## DOCUMENT EXTRACT
[Start]
We followed Pinto et al. (2008) to create a population of V1-like responses, which is generated from a set of Gabor filters of different orientations and spatial frequencies with normalization and non-linear thresholding. In brief, we used Gabor filters (43 × 43 pixels) spanning 16 orientations and six spatial frequencies (1/2, 1/3, 1/4, 1/6, 1/11, 1/18 cycles/pixel) with a fixed Gaussian envelope (standard deviation of 9 cycles/pixel in both directions) and fixed phase (0) (96 filters in total).

Luminance+color model

The model computes marginal statistics of color and luminance information at both the global and local levels. Each pixel intensity of an input image was converted into luminance (cd/m2) and CIE-u’v’ coordinate via the calibration data of the touchscreen monitors obtained using a spectrometer (X-Rite i1 Pro, X-Rite, Grand Rapids, MI, USA). At the global level, the mean, standard deviation, skewness, and kurtosis of the distributions of luminance, u’, and v’ were calculated for the entire image. At the local level, we segmented the image into 4 × 4 blocks and calculated these statistics for each segment. All of these values were normalized and then concatenated as the output of the model.

Gist+SF model

The Gist model, adopted from Oliva et al. (2006), captures the spatial structure of an image by computing the orientation and spatial-frequency powers of each local image region. Although the extracted features are similar to those of the V1-like model, this model cap-tures larger-scale image structures with more compact representations. In brief, each image was divided into 4 × 4 segments and oriented Gabor filters (8 orientations) were applied over different scales (4 scales) in each segment. The average filter energy was subsequently calculated for each filter and segment, and all outputs were concatenated. To capture global image patterns, we also calculated the spatial frequency and orientation power (4 frequencies and 8 orientations) of the whole image. The images were converted to grayscale before the calculation and all the statistics were normalized.

Texture model

The texture model consists of statistics that capture the correlation structures of V1-level filter outputs across different scales, orientations, and positions (Portilla and Simoncelli 2000). These statistics explain part of the neural responses in macaque V2 and V4 (Freeman et al. 2013; Kim et al. 2019; Okazawa et al. 2015). We adopted the code of Portilla et al. (2000), which used steerable pyramids to compute the outputs of oriented bandpass filters. We chose 4 orientations, 4 scales, and 7 spatial neighborhoods to compute spatial correlations. The texture model also included marginal statistics of the luminance distribution and the powers of the V1-level filter outputs.

Contour model

For the background-cropped image sets, we computed statistics derived from the outline contour of an object image (Supplementary Fig. 5A). The statistics included the aspect ratio (horizontal vs. vertical extent of the contour), the angle of the longitudinal axis (the most elongated axis), the extent of elongation (the ratio between the most elongated axis and its orthogonal axis), the distance of the contour from the image origin at each 5-degree angle, the standard deviation of these distances, and the spatial frequency powers of the contour shape at 4 scales. Thus, these parameters quantified information such as to how much and in which direction the object contour is elongated and how smooth the contour is, as well as the coarsely sampled location of the contour itself.
[End]
## WHAT THE EXERCISE ASKS
Repeat word for word the stretch of the image-model descriptions from "Luminance+color model" through "of the model.". None of the items are needed here.

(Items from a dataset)
[Start]
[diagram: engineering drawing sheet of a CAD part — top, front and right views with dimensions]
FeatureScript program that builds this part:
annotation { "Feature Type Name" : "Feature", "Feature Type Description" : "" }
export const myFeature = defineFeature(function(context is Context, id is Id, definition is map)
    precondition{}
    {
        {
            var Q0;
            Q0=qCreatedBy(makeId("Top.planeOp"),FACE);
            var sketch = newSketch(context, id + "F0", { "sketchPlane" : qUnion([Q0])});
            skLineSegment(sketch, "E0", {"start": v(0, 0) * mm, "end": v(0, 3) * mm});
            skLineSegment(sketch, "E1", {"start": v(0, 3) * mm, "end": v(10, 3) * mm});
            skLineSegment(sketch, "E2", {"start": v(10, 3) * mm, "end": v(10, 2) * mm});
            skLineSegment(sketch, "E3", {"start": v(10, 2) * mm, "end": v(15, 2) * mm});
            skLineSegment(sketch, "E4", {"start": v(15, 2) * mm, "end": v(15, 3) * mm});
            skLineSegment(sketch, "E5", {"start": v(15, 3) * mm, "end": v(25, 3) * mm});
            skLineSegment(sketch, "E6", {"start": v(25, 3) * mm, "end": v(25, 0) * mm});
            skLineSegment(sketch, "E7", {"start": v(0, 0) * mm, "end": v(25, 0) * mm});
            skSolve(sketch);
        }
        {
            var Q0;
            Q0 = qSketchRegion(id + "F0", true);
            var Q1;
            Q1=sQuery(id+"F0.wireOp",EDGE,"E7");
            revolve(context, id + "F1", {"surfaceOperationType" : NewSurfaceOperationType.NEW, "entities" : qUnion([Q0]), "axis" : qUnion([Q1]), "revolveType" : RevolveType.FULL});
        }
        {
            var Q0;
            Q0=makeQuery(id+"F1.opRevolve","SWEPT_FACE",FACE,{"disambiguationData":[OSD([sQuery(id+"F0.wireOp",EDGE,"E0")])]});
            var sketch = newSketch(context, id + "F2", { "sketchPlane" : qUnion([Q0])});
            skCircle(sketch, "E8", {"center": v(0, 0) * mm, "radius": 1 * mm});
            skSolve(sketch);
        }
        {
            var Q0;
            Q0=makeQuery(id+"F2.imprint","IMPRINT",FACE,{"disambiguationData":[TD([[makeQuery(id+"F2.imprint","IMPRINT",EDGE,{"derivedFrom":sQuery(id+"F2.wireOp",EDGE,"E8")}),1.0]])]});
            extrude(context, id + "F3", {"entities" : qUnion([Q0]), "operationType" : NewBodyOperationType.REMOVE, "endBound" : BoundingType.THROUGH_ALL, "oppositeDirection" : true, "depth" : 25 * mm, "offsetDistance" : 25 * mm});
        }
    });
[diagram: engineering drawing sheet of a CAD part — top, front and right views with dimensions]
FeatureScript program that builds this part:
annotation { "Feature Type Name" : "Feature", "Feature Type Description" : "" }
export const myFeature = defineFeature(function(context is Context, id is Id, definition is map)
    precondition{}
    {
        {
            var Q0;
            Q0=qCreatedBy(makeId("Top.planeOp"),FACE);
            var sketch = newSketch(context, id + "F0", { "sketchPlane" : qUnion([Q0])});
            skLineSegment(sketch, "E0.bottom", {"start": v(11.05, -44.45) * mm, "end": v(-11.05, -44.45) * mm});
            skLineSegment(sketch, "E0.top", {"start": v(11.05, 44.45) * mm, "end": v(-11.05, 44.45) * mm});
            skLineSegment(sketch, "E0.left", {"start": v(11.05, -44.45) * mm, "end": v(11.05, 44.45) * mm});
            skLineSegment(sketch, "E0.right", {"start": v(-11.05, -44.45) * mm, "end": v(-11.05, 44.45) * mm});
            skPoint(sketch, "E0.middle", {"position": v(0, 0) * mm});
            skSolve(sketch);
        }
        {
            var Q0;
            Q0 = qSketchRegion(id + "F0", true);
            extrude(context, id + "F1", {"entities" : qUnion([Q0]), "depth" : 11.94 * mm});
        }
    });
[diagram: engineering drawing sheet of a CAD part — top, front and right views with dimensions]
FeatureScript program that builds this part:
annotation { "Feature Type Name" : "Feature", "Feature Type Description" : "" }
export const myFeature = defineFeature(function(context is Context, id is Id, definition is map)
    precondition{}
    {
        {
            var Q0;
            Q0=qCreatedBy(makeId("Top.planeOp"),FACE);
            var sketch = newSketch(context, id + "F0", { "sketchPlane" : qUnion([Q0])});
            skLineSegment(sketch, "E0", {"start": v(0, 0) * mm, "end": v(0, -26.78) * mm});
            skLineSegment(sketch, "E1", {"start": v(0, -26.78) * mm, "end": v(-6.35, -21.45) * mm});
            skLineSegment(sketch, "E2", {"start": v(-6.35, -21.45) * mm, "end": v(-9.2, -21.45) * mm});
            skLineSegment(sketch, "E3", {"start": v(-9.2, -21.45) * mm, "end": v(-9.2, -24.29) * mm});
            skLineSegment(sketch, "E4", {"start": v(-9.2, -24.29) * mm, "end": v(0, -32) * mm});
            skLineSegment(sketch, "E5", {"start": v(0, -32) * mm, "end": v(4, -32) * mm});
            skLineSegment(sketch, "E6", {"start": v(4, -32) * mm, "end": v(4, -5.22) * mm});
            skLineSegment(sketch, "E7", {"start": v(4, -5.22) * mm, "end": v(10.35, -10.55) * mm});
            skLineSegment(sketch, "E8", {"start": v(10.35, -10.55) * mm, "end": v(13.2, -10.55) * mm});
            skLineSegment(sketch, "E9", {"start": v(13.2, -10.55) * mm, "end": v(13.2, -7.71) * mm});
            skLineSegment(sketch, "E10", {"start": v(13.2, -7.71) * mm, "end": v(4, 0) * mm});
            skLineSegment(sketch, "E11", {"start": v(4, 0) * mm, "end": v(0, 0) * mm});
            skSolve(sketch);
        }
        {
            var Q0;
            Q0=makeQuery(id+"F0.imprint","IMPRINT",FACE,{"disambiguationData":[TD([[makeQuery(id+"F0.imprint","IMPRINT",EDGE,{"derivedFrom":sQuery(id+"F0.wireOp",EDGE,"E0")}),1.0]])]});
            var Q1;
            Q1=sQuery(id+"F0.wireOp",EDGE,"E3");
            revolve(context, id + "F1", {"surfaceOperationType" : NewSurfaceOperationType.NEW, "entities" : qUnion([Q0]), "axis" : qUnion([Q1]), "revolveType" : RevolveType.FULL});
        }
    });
[End]
## COMPLETED EXERCISE
Luminance+color model

The model computes marginal statistics of color and luminance information at both the global and local levels. Each pixel intensity of an input image was converted into luminance (cd/m2) and CIE-u’v’ coordinate via the calibration data of the touchscreen monitors obtained using a spectrometer (X-Rite i1 Pro, X-Rite, Grand Rapids, MI, USA). At the global level, the mean, standard deviation, skewness, and kurtosis of the distributions of luminance, u’, and v’ were calculated for the entire image. At the local level, we segmented the image into 4 × 4 blocks and calculated these statistics for each segment. All of these values were normalized and then concatenated as the output of the model.